Rice Adds to the Grain Glut, Weighing on Wheat Prices
The Snapshot
- Global rice production reached 541 million tonnes in 2025, only marginally below the 2024 record, up from around 400 million tonnes in the early 2000s.
- Global ending rice stocks have rebuilt to around 190 million tonnes, compared with less than 100 million tonnes in the mid-2000s.
- The global rice stocks-to-use ratio is about 35%, indicating a very comfortable supply position by historical standards.
- Rice export volumes have more than doubled since the early 2000s, increasing the flow of surplus grain into global markets.

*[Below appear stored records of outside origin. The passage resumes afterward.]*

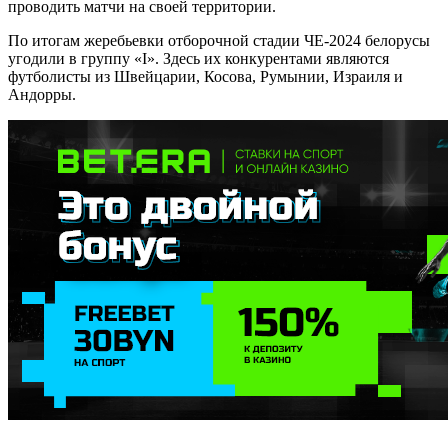
проводить матчи на своей территории.
По итогам жеребьевки отборочной стадии ЧЕ-2024 белорусы
угодили в группу «I». Здесь их конкурентами являются
футболисты из Швейцарии, Косова, Румынии, Израиля и
Андорры.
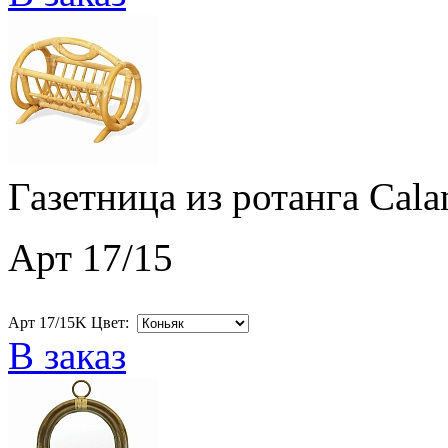
Газетница из ротанга Cala
Арт 17/15
Арт 17/15K Цвет:
В заказ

- Abundant supplies of lower-grade and broken rice are increasingly substituting for feed wheat and barley, adding to downward pressure on wheat prices within the broader grain glut.
The Detail
The rice market is not regularly covered in Australian agricultural media, but it has a wider impact beyond rice producers. The fate of rice affects grain producers, and the world is producing record volumes of rice.
Global rice production has increased steadily in recent years, adding another layer to the broader surplus developing across global grain markets. Favourable seasonal conditions across much of Asia, combined with incremental improvements in yields and continued government support for staple food production, have lifted output to record or near-record levels. Large producers such as India, China and several Southeast Asian nations have prioritised rice self-sufficiency, ensuring planted area has remained resilient even as prices softened. In some regions, improved irrigation, seed technology and input availability have further supported production growth.

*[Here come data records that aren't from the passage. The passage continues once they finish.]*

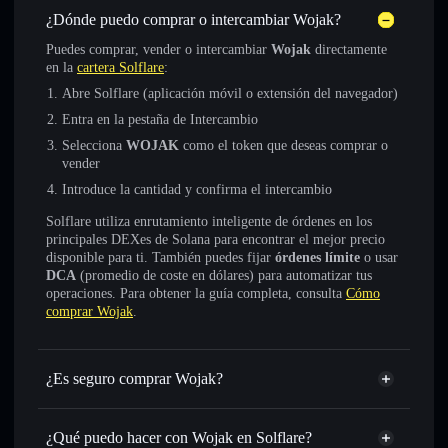
¿Dónde puedo comprar o intercambiar Wojak?
Puedes comprar, vender o intercambiar
Wojak
directamente
en la
cartera Solflare
:
Abre Solflare (aplicación móvil o extensión del navegador)
Entra en la pestaña de Intercambio
Selecciona
WOJAK
como el token que deseas comprar o
vender
Introduce la cantidad y confirma el intercambio
Solflare utiliza enrutamiento inteligente de órdenes en los
principales DEXes de Solana para encontrar el mejor precio
disponible para ti. También puedes fijar
órdenes límite
o usar
DCA
(promedio de coste en dólares) para automatizar tus
operaciones. Para obtener la guía completa, consulta
Cómo
comprar Wojak
.
¿Es seguro comprar Wojak?
Wojak
token verificado
¿Qué puedo hacer con Wojak en Solflare?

This expansion in rice supply matters beyond the rice market itself. As output has grown faster than consumption in several exporting nations, export surpluses have increased, exerting downward pressure on prices and intensifying competition in import markets. For feed and food buyers, abundant rice can serve as a substitute or a marginal price anchor relative to other grains.

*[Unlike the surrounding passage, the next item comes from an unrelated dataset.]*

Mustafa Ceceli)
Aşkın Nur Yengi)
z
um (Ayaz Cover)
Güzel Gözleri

Record rice production is reinforcing the broader grain glut, adding weight to global balance sheets, and limiting the scope for sustained price recovery across the complex.
The world produced 541mmt of rice in 2025, only slightly lower than the previous record in 2024. Production has increased significantly since the turn of the century, when 400mmt of rice was produced.
At the same time, consumption has also increased, but not fast enough to prevent a gradual rebuilding of stocks. Global ending stocks have risen from <100mmt in the mid-2000s to 190mmt in recent years, even as exports have expanded sharply. Export volumes have more than doubled since the early 2000s, underscoring that rising production in key suppliers has led to larger surpluses entering global markets. This combination of higher yields, resilient production and expanding stocks underscores why rice has increasingly contributed to the broader grain glut, adding weight to global balance sheets and acting as a quiet but important influence on price dynamics across the wider grains complex.
This stockpiling can be observed in the stocks-to-use ratio for rice. The stocks-to-use ratio measures the extent to which rice is held in reserve relative to total annual consumption, providing an indicator of market tightness or sufficiency. A higher ratio indicates a more comfortable supply and lower price risk, whereas a lower ratio signals tighter availability and greater sensitivity to production shocks.
Globally, the current STU is 35%, meaning that if no rice were produced, 35% of annual demand could be met from stockpiles. This indicates a well-supplied environment for rice and another grain commodity, with high stocks and production.
Feed substitution is one of the key channels through which rice influences the broader grains complex. When rice supplies are abundant and prices soften, lower-grade and broken rice increasingly enter feed rations, particularly in regions of Asia. This creates competition for feed wheat and barley, reducing demand when price relationships favour rice.
The rise in global rice stocks in recent years is another factor contributing to the current global grain glut. Whilst there is no one-for-one relationship between wheat and rice, they do have an impact within the wider grains complex.